I don't want to make this post about the performance constraints, but I will point out the biggest one, which explicitly forbids dynamic memory allocation or deallocation inside the library. This is something that a lot of C++ programmers take for granted. Every STL container can allocate memory dynamically internally, smartpointers, inherently, are about managing dynamic memory, and countless frameworks out there expect the ability to dynamically allocate memory whenever they want. It doesn't seem like it, but, this can become very hard to do, especially when combined with other performance considerations.

So anyway, what's the Yak?

This ICE library isn't my creation from start to finish. I was handed a 75% baked implementation, and asked to finish it. Originally, we thought this would only take a couple months, but it's been on-going for a year now. The most recent challenge involves the dynamic memory allocation issue. The library, as per the ICE standard, notifies it's API consumer whenever it discovers a new connection pathway. The specific mechanism that it was using was to allocate a chunk of memory that was around 5 kilobytes in size. In a normal environment, this would be no big deal, but I'm only able to get pre-allocated (and thus safe to use) chunks no larger than 128 bytes!
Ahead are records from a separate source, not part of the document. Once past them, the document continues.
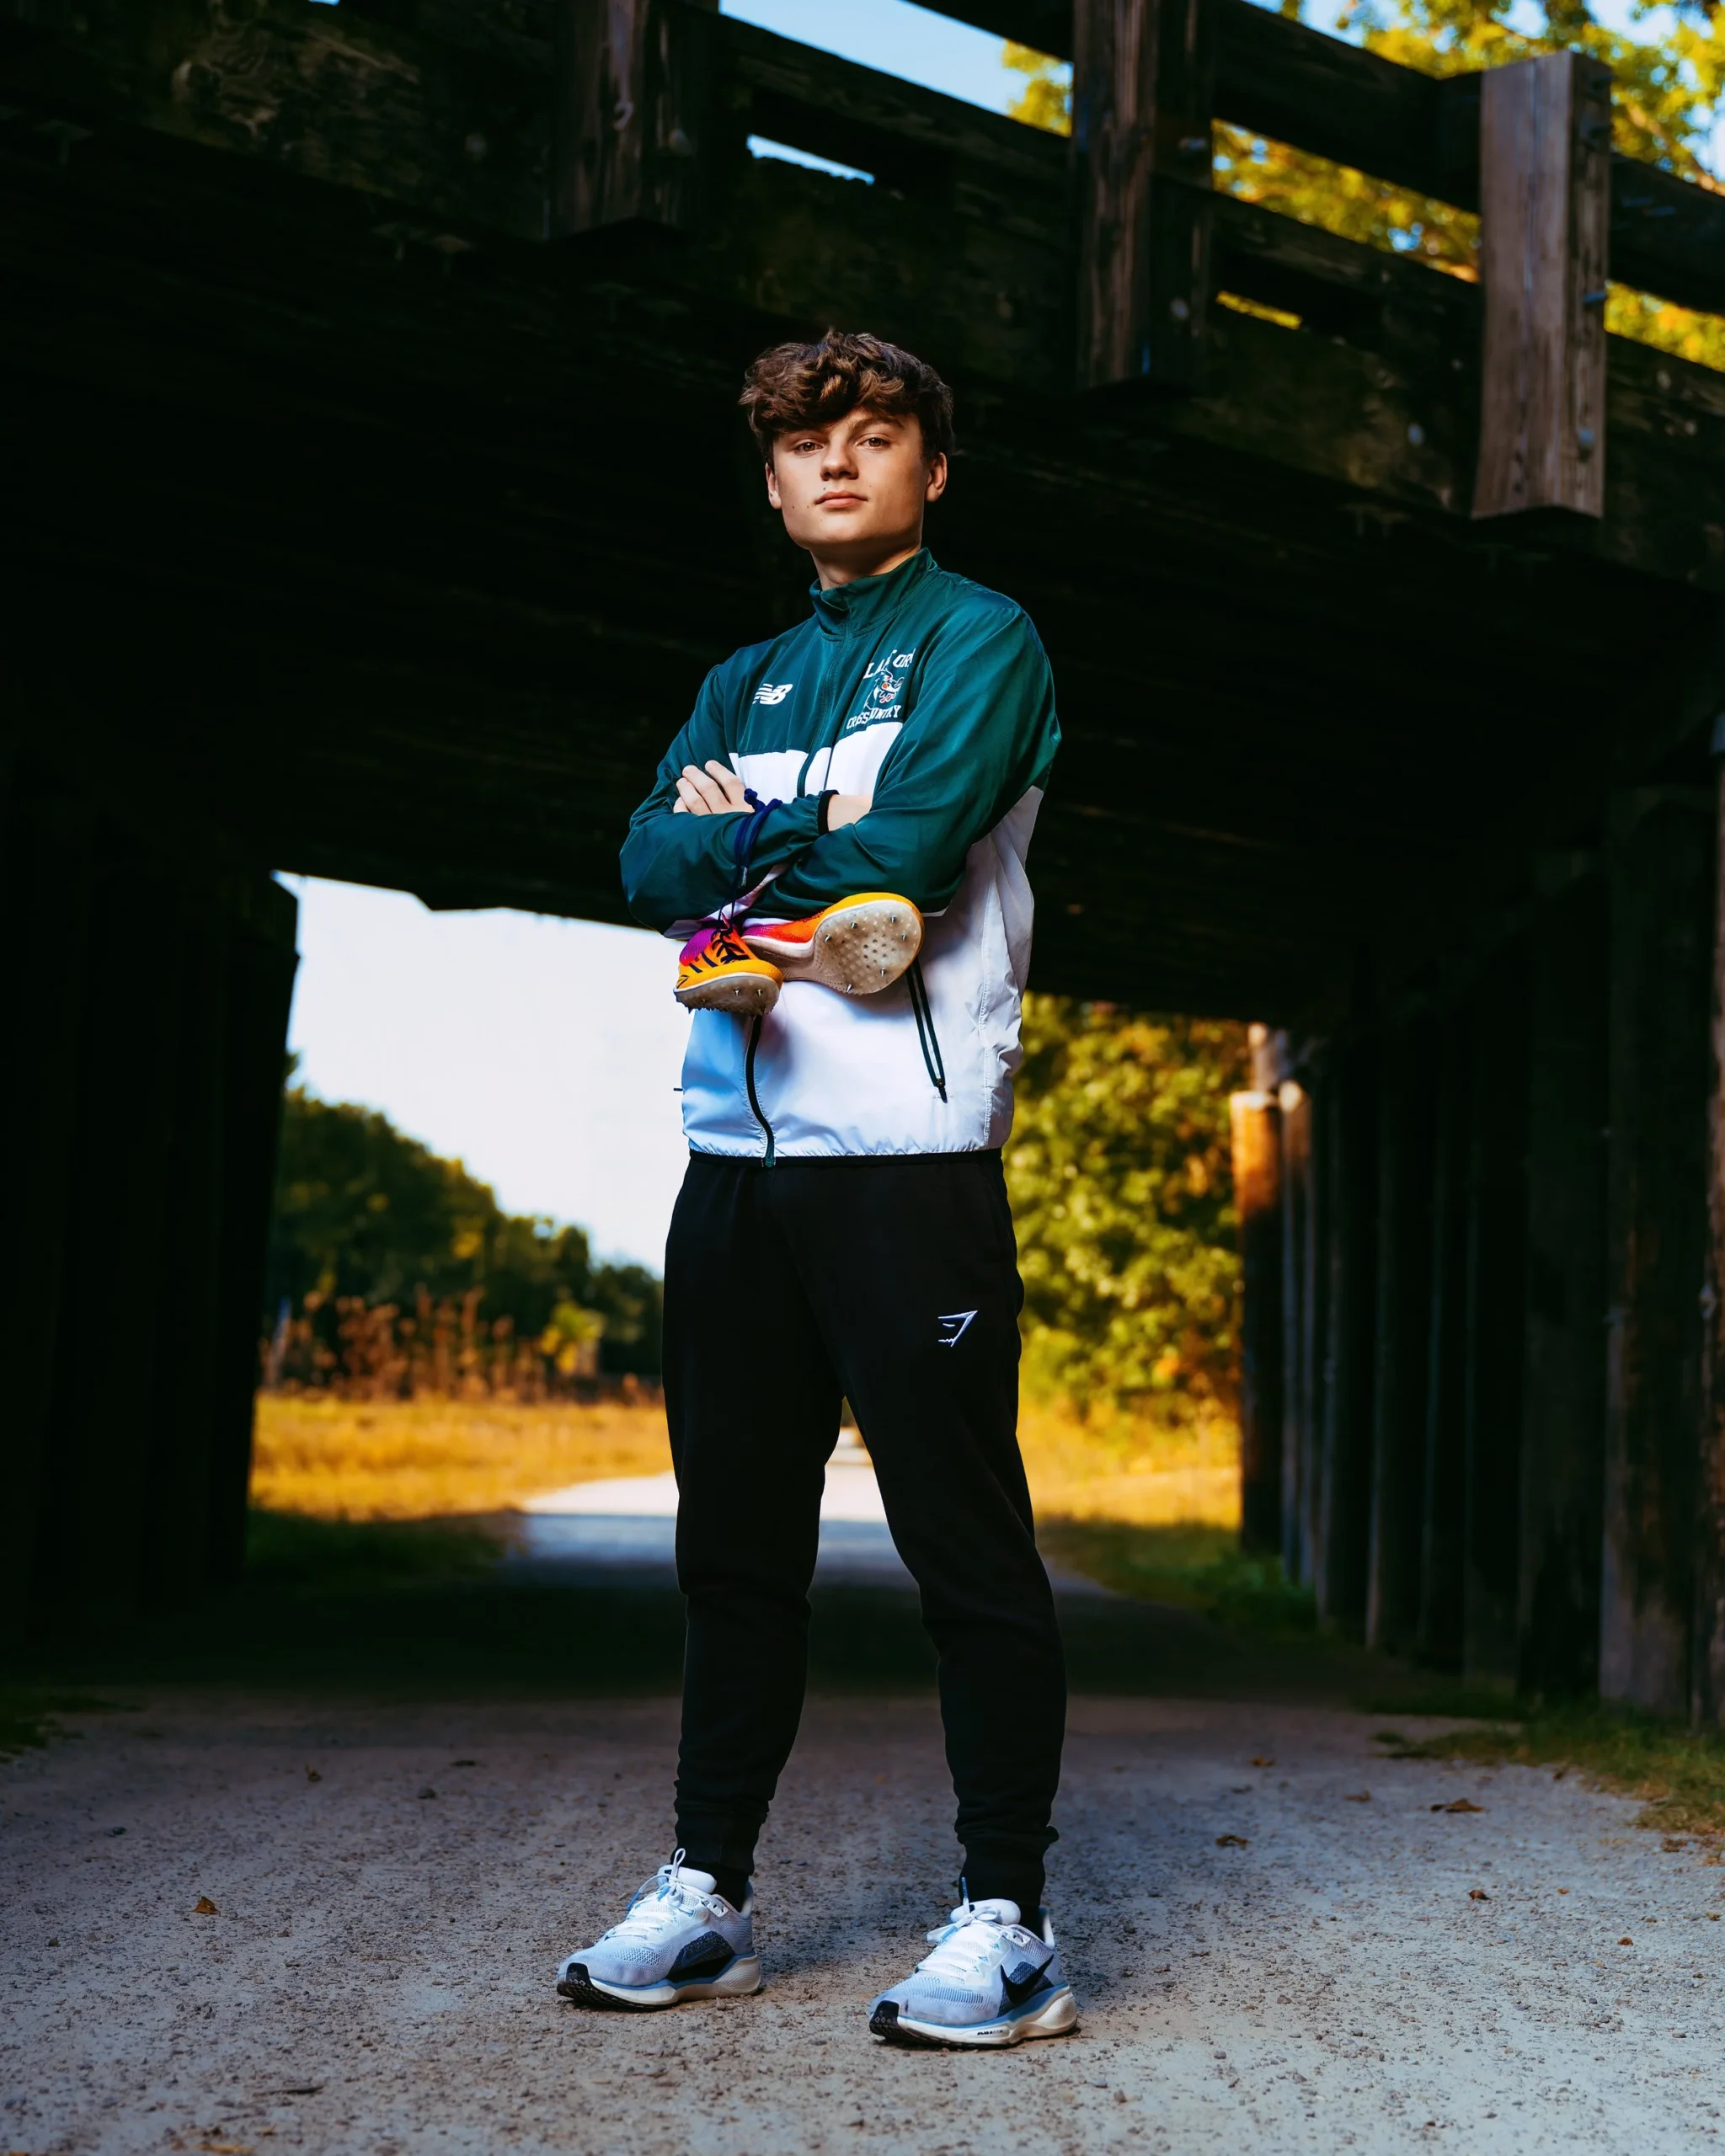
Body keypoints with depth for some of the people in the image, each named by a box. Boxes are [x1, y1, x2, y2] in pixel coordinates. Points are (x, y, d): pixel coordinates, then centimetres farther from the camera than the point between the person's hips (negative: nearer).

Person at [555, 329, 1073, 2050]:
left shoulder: (979, 641, 3)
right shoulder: (745, 684, 22)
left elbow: (900, 849, -13)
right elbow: (649, 867, 6)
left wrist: (739, 835, 1)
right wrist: (810, 836, -9)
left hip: (909, 1154, -6)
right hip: (739, 1153, 7)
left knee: (966, 1551, -5)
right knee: (737, 1549, 11)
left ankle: (1008, 1925, 0)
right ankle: (706, 1898, 19)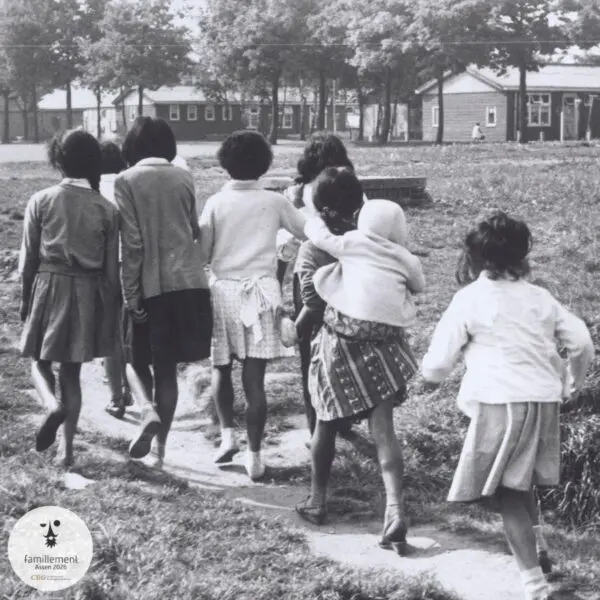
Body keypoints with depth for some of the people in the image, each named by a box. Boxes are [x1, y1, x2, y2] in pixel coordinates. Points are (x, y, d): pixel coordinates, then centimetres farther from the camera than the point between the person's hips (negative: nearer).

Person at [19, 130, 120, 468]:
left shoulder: (41, 201, -6)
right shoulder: (107, 209, -3)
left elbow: (28, 257, -1)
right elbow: (112, 269, 0)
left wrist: (26, 298, 12)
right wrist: (112, 310, 10)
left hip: (49, 288, -2)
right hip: (89, 294, 2)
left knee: (41, 362, 13)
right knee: (72, 372, 11)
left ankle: (54, 406, -20)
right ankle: (67, 450, 12)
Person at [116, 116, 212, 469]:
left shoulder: (127, 181, -6)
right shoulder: (184, 178, 5)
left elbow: (132, 243, -10)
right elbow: (195, 230, 10)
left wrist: (130, 293, -7)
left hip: (151, 285, -3)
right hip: (188, 282, 3)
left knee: (136, 358, 15)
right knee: (168, 367, 10)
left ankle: (148, 410, -13)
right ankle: (160, 447, 12)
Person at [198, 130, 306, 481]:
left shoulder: (216, 203, -2)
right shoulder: (274, 202, 0)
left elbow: (202, 253, 0)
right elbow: (306, 232, 12)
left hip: (224, 291, 0)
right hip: (261, 292, 0)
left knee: (222, 367, 20)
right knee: (255, 377, -1)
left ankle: (228, 433, 10)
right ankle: (254, 456, 0)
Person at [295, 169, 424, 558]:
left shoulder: (351, 243, 0)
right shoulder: (404, 259, 3)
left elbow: (314, 230, 11)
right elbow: (419, 285, 18)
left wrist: (320, 216, 30)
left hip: (341, 343, -1)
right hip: (385, 345, 1)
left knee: (327, 423, 15)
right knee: (384, 430, 0)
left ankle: (317, 501, 26)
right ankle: (395, 511, -15)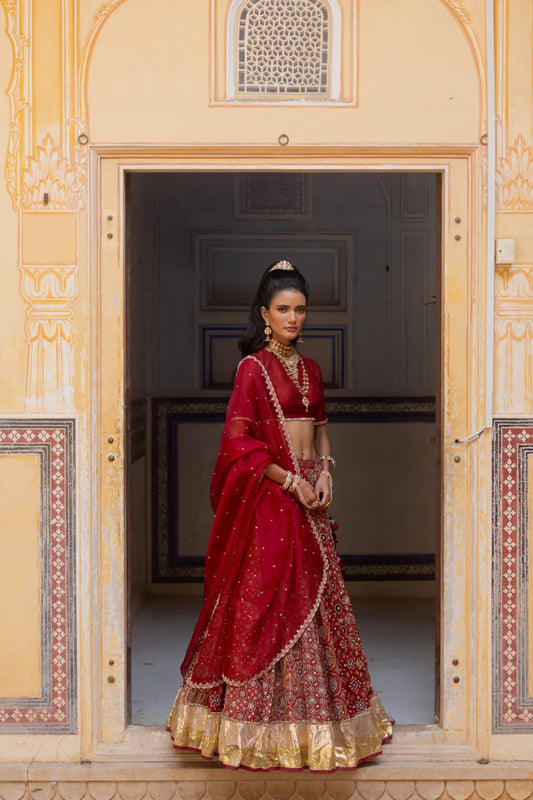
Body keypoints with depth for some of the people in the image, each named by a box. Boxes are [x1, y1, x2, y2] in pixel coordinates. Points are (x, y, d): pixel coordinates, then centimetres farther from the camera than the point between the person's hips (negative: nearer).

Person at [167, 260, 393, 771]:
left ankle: (316, 718, 20)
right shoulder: (254, 366, -8)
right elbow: (238, 440, -14)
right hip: (269, 499, -7)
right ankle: (268, 726, 7)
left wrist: (324, 472, 2)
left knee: (314, 601, 10)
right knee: (270, 601, -3)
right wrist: (291, 480, -15)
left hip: (308, 494, 7)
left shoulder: (309, 368, 13)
Skipping over a lot of details related to the HOW, the What ended up requiring *massive* changes to the library, and the code that uses the library. First, I had to redesign the struct containing the information on this communication path to only include information on one path at a time, instead of four at a time. Then redesign the communication flow between the client code and the ICE library, such as requiring the client to generate authentication information and pass that in at constructor time instead of having the ICE library generate that information and send it to the client, and various other changes. Then, had to create some new datastructures to play nicely with the code that uses this library, and rewrite the code that generates and/or uses these information structures on both sides of the API.

At each step of the way, not only did the change have to be made to the library itself, but the unit testing framework needed to be adjusted, the code that uses the library needed to be adjusted, and hundreds of lines of documentation needed adjustment for each item.

To sum up, since each change required 4 different chunks of code/docs be updated, at a minimum (and, like I said, a few times required changes to client code framework datastructures !), this particular Yak of making my library not allocate memory dynamically turned into a HUGE undertaking. Just adding up the very broad steps undertaken above, there were, at least, 4*4 = 16 individual large refactorings that had to happen to do what, conceptually, could have been a very simple undertaking. A few of them were difficult enough to work on that I got stuck on them for a week or more at a time. Nothing can demoralize a software engineer than a Yak that refuses to be shaved!

Consider also that, in general, each of these changes took well over a day of work, and very quickly, a simple task of "Go do this change" can explode into a month or more of engineering time.

This isn't a cautionary tale of not telling your engineers to refactor their code. Our performance requirements are VERY strict, and there's no way that we could use this code without having made these changes. This is more an illustration of how quickly the list of "high level" or "manager view" items that need to be addressed for business and technical reasons can magnify into dozens or hundreds of individual items that an engineer needs to address.

I shaved that yak, but I didn't like it!